• [The input]

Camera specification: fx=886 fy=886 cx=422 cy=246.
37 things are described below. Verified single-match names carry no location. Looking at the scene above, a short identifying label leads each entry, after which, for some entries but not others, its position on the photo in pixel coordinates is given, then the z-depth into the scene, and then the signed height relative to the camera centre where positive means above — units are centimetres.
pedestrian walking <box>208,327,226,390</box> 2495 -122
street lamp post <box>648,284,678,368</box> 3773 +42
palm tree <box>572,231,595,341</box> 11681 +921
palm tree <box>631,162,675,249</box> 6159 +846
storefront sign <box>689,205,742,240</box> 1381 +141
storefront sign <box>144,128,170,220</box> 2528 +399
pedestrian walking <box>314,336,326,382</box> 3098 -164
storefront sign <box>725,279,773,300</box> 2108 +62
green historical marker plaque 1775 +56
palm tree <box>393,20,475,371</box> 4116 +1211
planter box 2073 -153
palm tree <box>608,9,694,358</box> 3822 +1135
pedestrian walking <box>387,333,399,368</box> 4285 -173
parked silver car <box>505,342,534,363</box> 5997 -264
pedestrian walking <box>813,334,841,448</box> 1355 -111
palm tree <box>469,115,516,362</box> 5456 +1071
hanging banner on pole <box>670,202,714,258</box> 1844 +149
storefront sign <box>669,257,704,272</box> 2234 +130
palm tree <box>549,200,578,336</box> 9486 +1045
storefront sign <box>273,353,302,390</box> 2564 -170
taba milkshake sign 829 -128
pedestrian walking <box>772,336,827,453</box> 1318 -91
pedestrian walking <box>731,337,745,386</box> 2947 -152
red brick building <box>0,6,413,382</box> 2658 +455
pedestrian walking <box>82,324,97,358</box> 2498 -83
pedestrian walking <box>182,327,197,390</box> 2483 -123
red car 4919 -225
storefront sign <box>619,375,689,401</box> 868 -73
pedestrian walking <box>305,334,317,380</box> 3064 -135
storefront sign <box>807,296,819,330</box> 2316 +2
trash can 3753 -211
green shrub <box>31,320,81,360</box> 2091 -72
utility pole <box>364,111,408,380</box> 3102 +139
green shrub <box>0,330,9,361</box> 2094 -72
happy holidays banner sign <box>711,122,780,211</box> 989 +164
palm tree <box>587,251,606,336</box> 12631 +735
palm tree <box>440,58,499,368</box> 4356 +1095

• [What to work on]
Among the lines of the listing above, which ones hold "pedestrian"? Copy them.

• [Completed exercise]
pedestrian walking <box>208,327,226,390</box> 2495 -122
pedestrian walking <box>314,336,326,382</box> 3098 -164
pedestrian walking <box>387,333,399,368</box> 4285 -173
pedestrian walking <box>813,334,841,448</box> 1355 -111
pedestrian walking <box>772,336,827,453</box> 1318 -91
pedestrian walking <box>731,337,745,386</box> 2947 -152
pedestrian walking <box>82,324,97,358</box> 2498 -83
pedestrian walking <box>182,327,197,390</box> 2483 -123
pedestrian walking <box>305,334,317,380</box> 3064 -135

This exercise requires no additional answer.